Assignment:
Quote the text of every row below word for word, leaving the pictures out of your answer.

Data listing:
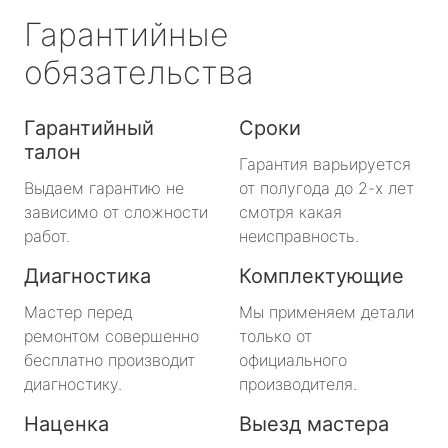
Гарантийные
обязательства
Гарантийный
Сроки
талон
Гарантия варьируется
Выдаем гарантию не
от полугода до 2-х лет
зависимо от сложности
смотря какая
работ.
неисправность.
Диагностика
Комплектующие
Мастер перед
Мы применяем детали
ремонтом совершенно
только от
бесплатно производит
официального
диагностику.
производителя.
Наценка
Выезд мастера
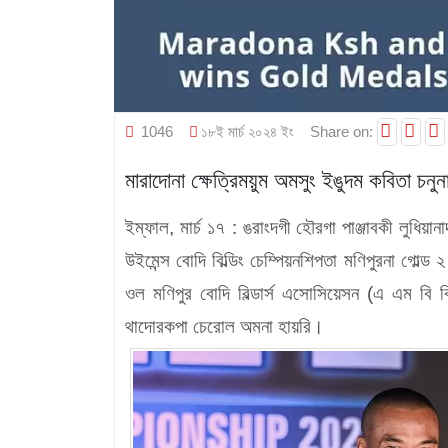
1046
১৮ই মার্চ ২০২৪ ইং
Share on:
মারাদোনা ক্ষেত্রিময়ুম অমসুং ইঙুদম কবিতা চনু
ইম্ফাল, মার্চ ১৭ :
ঙরাংদগী হৌরগা পাঞ্জাবকী লুধিয়ানা
‍উইমেন্স বোদি বিল্ডিং চেম্পিয়নশিপতা মণিপুরনা গোল
ওল মণিপুর বোদি বিল্ডার্স এসোসিয়েসন (এ এম বি বি 
থাদোরকপা চেরোল অমনা হায়রি।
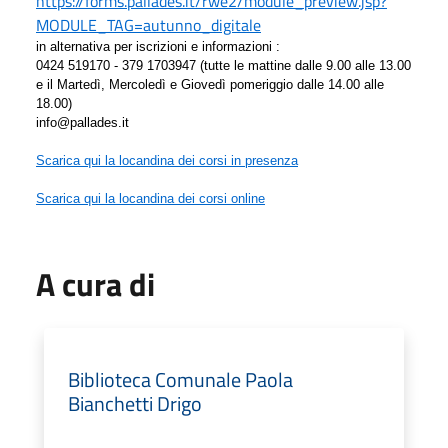
https://forms.pallades.it/rwe2/module_preview.jsp?
MODULE_TAG=autunno_digitale
in alternativa per iscrizioni e informazioni :
0424 519170 - 379 1703947 (tutte le mattine dalle 9.00 alle 13.00
e il Martedì, Mercoledì e Giovedì pomeriggio dalle 14.00 alle
18.00)
info@pallades.it
Scarica qui la locandina dei corsi in presenza
Scarica qui la locandina dei corsi online
A cura di
Biblioteca Comunale Paola
Bianchetti Drigo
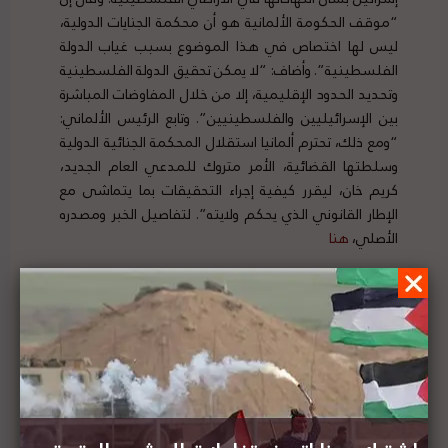
“موقف الحكومة الألمانية هو أن محكمة الجنايات الدولية،
ليس لها اختصاص في هذا الموضوع بسبب غياب الدولة
الفلسطينية”. وأضاف: “لا يمكن تحقيق الدولة الفلسطينية
وتحديد الحدود الإقليمية، إلا من خلال المفاوضات المباشرة
بين الإسرائيليين والفلسطينيين”. وتابع الرئيس الألماني:
“ومع ذلك، تحترم ألمانيا استقلال المحكمة الجنائية الدولية
وسلطتها القضائية، الأمر متروك للمدعي العام الجديد،
كريم خان، ليقرر كيفية إجراء التحقيقات بما يتماشى مع
الإطار القانوني الذي يحكم ولايته”. لتفاصيل الخبر ومصدره
الأصلي،
هنا
منظمة هيومن رايتس ووتش: آن لكندا أن تعترف بواقع
الفصل العنصري في إسرائيل وفلسطين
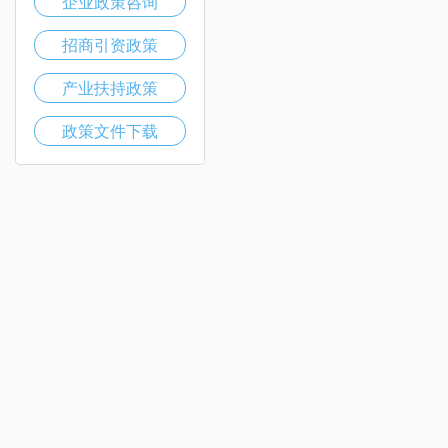
企业政策咨询
招商引资政策
产业扶持政策
政策文件下载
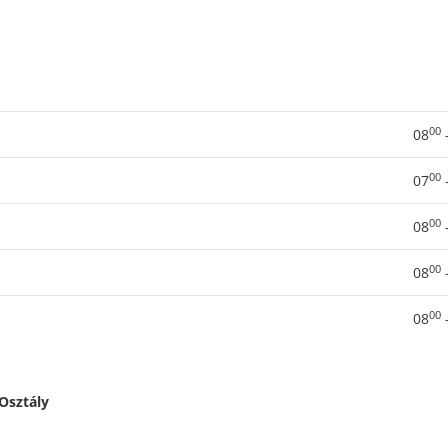
00
08
00
07
00
08
00
08
00
08
Osztály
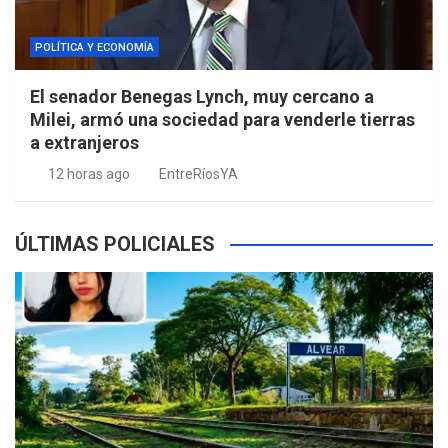
POLÍTICA Y ECONOMÍA
El senador Benegas Lynch, muy cercano a
Milei, armó una sociedad para venderle tierras
a extranjeros
12 horas ago
EntreRíosYA
ÚLTIMAS POLICIALES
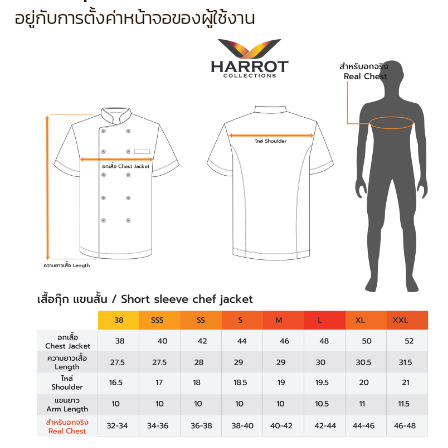
อยู่กับการตั้งค่าหน้าจอของผู้ใช้งาน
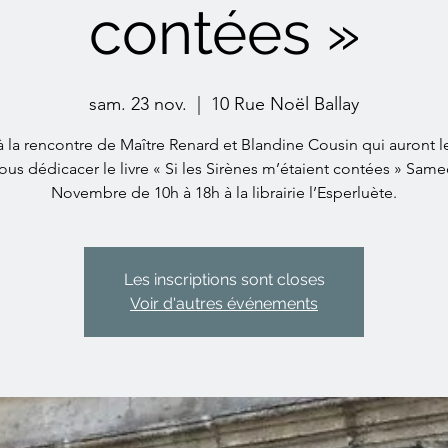
contées »
sam. 23 nov.
  |  
10 Rue Noël Ballay
 la rencontre de Maître Renard et Blandine Cousin qui auront le
ous dédicacer le livre « Si les Sirènes m’étaient contées » Same
Novembre de 10h à 18h à la librairie l’Esperluète.
Les inscriptions sont closes
Voir d'autres événements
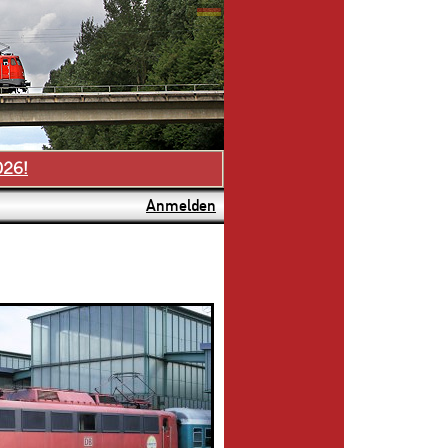
026!
Anmelden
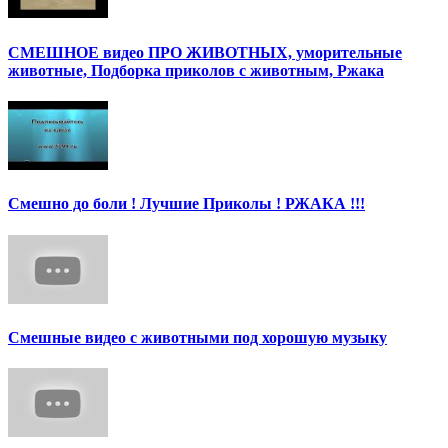
СМЕШНОЕ видео ПРО ЖИВОТНЫХ, уморительные
животные, Подборка приколов с животным, Ржака
Смешно до боли ! Лучшие Приколы ! РЖАКА !!!
Смешные видео с животными под хорошую музыку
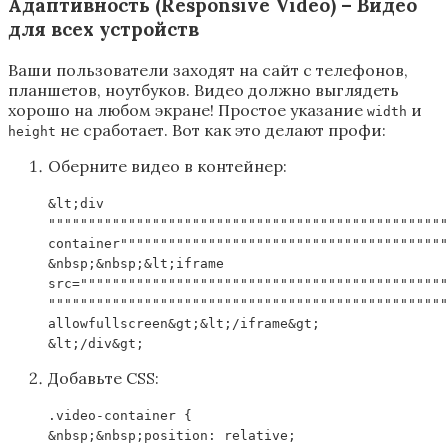
Адаптивность (Responsive Video) – Видео
для всех устройств
Ваши пользователи заходят на сайт с телефонов,
планшетов, ноутбуков. Видео должно выглядеть
хорошо на любом экране! Простое указание
и
width
не сработает. Вот как это делают профи:
height
Оберните видео в контейнер:
&lt;div
""""""""""""""""""""""""""""""""""""""""""""""""""
container"""""""""""""""""""""""""""""""""""""""""
&nbsp;&nbsp;&lt;iframe
src=""""""""""""""""""""""""""""""""""""""""""""""
""""""""""""""""""""""""""""""""""""""""""""""""""
allowfullscreen&gt;&lt;/iframe&gt;
&lt;/div&gt;
Добавьте CSS:
.video-container {
&nbsp;&nbsp;position: relative;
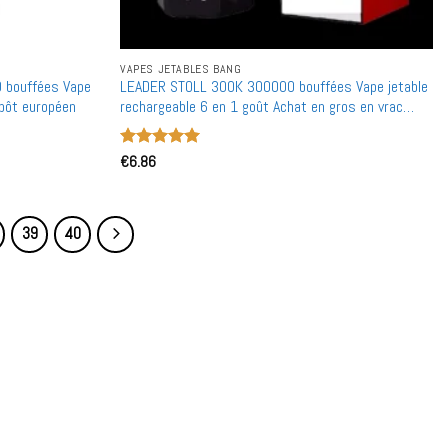
VAPES JETABLES BANG
 bouffées Vape
LEADER STOLL 300K 300000 bouffées Vape jetable
epôt européen
rechargeable 6 en 1 goût Achat en gros en vrac
Double maille
Note
€
6.86
5
sur
5
39
40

Solution:
Гарантийные
обязательства
Гарантийный
Сроки
талон
Гарантия варьируется
Выдаем гарантию не
от полугода до 2-х лет
зависимо от сложности
смотря какая
работ.
неисправность.
Диагностика
Комплектующие
Мастер перед
Мы применяем детали
ремонтом совершенно
только от
бесплатно производит
официального
диагностику.
производителя.
Наценка
Выезд мастера
1046
১৮ই মার্চ ২০২৪ ইং
Share on:
মারাদোনা ক্ষেত্রিময়ুম অমসুং ইঙুদম কবিতা চনু
ইম্ফাল, মার্চ ১৭ :
ঙরাংদগী হৌরগা পাঞ্জাবকী লুধিয়ানা
‍উইমেন্স বোদি বিল্ডিং চেম্পিয়নশিপতা মণিপুরনা গোল
ওল মণিপুর বোদি বিল্ডার্স এসোসিয়েসন (এ এম বি বি 
থাদোরকপা চেরোল অমনা হায়রি।
https://forms.pallades.it/rwe2/module_preview.jsp?
MODULE_TAG=autunno_digitale
in alternativa per iscrizioni e informazioni :
0424 519170 - 379 1703947 (tutte le mattine dalle 9.00 alle 13.00
e il Martedì, Mercoledì e Giovedì pomeriggio dalle 14.00 alle
18.00)
info@pallades.it
Scarica qui la locandina dei corsi in presenza
Scarica qui la locandina dei corsi online
A cura di
Biblioteca Comunale Paola
Bianchetti Drigo
“موقف الحكومة الألمانية هو أن محكمة الجنايات الدولية،
ليس لها اختصاص في هذا الموضوع بسبب غياب الدولة
الفلسطينية”. وأضاف: “لا يمكن تحقيق الدولة الفلسطينية
وتحديد الحدود الإقليمية، إلا من خلال المفاوضات المباشرة
بين الإسرائيليين والفلسطينيين”. وتابع الرئيس الألماني:
“ومع ذلك، تحترم ألمانيا استقلال المحكمة الجنائية الدولية
وسلطتها القضائية، الأمر متروك للمدعي العام الجديد،
كريم خان، ليقرر كيفية إجراء التحقيقات بما يتماشى مع
الإطار القانوني الذي يحكم ولايته”. لتفاصيل الخبر ومصدره
الأصلي،
هنا
منظمة هيومن رايتس ووتش: آن لكندا أن تعترف بواقع
الفصل العنصري في إسرائيل وفلسطين
企业政策咨询
招商引资政策
产业扶持政策
政策文件下载
00
08
00
07
00
08
00
08
00
08
Osztály
POLÍTICA Y ECONOMÍA
El senador Benegas Lynch, muy cercano a
Milei, armó una sociedad para venderle tierras
a extranjeros
12 horas ago
EntreRíosYA
ÚLTIMAS POLICIALES
อยู่กับการตั้งค่าหน้าจอของผู้ใช้งาน
contées »
sam. 23 nov.
  |  
10 Rue Noël Ballay
 la rencontre de Maître Renard et Blandine Cousin qui auront le
ous dédicacer le livre « Si les Sirènes m’étaient contées » Same
Novembre de 10h à 18h à la librairie l’Esperluète.
Les inscriptions sont closes
Voir d'autres événements
026!
Anmelden
СМЕШНОЕ видео ПРО ЖИВОТНЫХ, уморительные
животные, Подборка приколов с животным, Ржака
Смешно до боли ! Лучшие Приколы ! РЖАКА !!!
Смешные видео с животными под хорошую музыку
Адаптивность (Responsive Video) – Видео
для всех устройств
Ваши пользователи заходят на сайт с телефонов,
планшетов, ноутбуков. Видео должно выглядеть
хорошо на любом экране! Простое указание
и
width
не сработает. Вот как это делают профи:
height
Оберните видео в контейнер:
&lt;div
""""""""""""""""""""""""""""""""""""""""""""""""""
container"""""""""""""""""""""""""""""""""""""""""
&nbsp;&nbsp;&lt;iframe
src=""""""""""""""""""""""""""""""""""""""""""""""
""""""""""""""""""""""""""""""""""""""""""""""""""
allowfullscreen&gt;&lt;/iframe&gt;
&lt;/div&gt;
Добавьте CSS:
.video-container {
&nbsp;&nbsp;position: relative;
VAPES JETABLES BANG
 bouffées Vape
LEADER STOLL 300K 300000 bouffées Vape jetable
epôt européen
rechargeable 6 en 1 goût Achat en gros en vrac
Double maille
Note
€
6.86
5
sur
5
39
40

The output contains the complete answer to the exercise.